After an extensive review and audit by the Travel Industry Council
of Ontario, defunct cruise line Marine Expeditions owes up to 618
booked passengers a total of C$1.6 million in reimbursements.
TICO officials, according to President and CEO Michael Pepper,
froze C$750,000 in Marine funds as security for the potential
claims from passengers who have not yet sailed.
Pepper said TICO was trying to determine who these passengers
are and assist them in filing claims.
Pepper said the line's parent company, Canadian Ventures Travel,
also owned a separate retail agency, Marine Expeditions Travel,
which handled air and cruise sales for the line.
He said the travel agency was registered, as required for all
travel sellers in Ontario, with TICO. Marine Expeditions, the
cruise line, was not required to be registered since it did not, in
Pepper's understanding, sell travel directly to consumers.

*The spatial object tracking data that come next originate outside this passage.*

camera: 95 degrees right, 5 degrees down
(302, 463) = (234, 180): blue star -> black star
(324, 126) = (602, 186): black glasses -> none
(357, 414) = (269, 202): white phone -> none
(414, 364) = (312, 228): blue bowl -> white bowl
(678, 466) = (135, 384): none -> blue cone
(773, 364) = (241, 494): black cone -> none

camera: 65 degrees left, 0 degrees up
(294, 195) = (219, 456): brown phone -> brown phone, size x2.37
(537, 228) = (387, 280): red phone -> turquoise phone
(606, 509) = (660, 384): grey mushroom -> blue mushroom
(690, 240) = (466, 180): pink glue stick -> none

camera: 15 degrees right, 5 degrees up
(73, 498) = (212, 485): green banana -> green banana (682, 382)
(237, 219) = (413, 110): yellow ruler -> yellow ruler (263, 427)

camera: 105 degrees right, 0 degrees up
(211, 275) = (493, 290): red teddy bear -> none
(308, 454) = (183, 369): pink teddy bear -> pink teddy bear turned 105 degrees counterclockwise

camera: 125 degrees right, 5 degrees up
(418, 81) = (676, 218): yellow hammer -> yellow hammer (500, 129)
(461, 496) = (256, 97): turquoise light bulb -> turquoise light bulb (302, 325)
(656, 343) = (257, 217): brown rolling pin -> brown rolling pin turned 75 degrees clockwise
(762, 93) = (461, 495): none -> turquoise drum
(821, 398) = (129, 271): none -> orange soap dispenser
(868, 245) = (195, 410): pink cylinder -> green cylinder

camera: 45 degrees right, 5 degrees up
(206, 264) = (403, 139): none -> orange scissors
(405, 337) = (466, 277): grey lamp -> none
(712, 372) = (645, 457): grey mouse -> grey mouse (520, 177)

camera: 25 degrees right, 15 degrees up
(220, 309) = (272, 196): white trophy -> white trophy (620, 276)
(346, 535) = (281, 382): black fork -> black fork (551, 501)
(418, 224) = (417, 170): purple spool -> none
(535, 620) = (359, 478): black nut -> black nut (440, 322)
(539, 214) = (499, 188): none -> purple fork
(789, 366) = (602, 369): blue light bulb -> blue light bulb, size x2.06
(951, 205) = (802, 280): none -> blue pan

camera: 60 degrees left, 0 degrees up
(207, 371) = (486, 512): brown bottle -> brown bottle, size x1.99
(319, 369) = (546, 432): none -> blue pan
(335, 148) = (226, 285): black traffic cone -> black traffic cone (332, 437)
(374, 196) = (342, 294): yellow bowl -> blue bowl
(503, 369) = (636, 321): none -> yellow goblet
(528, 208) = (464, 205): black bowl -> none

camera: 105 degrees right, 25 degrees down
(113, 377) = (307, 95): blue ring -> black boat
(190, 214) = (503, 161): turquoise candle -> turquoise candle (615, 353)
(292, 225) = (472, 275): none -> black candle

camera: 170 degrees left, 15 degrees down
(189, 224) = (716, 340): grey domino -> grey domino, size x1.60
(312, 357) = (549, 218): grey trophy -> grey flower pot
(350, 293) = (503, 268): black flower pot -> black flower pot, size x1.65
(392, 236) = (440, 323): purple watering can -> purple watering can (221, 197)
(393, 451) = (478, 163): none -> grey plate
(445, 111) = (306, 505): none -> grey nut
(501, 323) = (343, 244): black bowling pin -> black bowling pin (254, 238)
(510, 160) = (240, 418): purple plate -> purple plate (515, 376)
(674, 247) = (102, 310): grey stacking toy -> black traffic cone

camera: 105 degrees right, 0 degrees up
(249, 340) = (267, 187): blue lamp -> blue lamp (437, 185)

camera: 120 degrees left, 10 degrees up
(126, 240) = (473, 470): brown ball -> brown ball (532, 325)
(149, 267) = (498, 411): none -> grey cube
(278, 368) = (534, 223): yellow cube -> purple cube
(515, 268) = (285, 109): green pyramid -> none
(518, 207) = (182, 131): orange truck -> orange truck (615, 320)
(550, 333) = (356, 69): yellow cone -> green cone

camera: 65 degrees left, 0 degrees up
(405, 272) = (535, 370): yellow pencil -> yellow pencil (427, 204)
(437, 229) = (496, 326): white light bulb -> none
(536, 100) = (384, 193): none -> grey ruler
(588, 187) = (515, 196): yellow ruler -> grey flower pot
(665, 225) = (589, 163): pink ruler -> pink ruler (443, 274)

Registered travel companies in the province pay into the Travel
Compensation Fund for reimbursements to consumers left stranded by
companies closing down.
Marine Expeditions had not, at press time, filed any bankruptcy
plans with the provincial government.
Any U.S. passengers booked on future Marine Expeditions cruises
who paid money to the agency are being asked to call TICO at
The original Toronto-based Marine Expeditions was founded in
1992 by President Dugald Wells, and Sam Blyth, who now runs Blyth
and Co. Travel, also based in Toronto. Blyth split from Marine and
Wells last year when Marine was emerging from a reorganization.
Blyth was also involved in the failed World Cruise Co., a sister
company to Marine Expeditions, and Cuba Cruise Corp., which stalled
on launch last winter due to terrorist threats.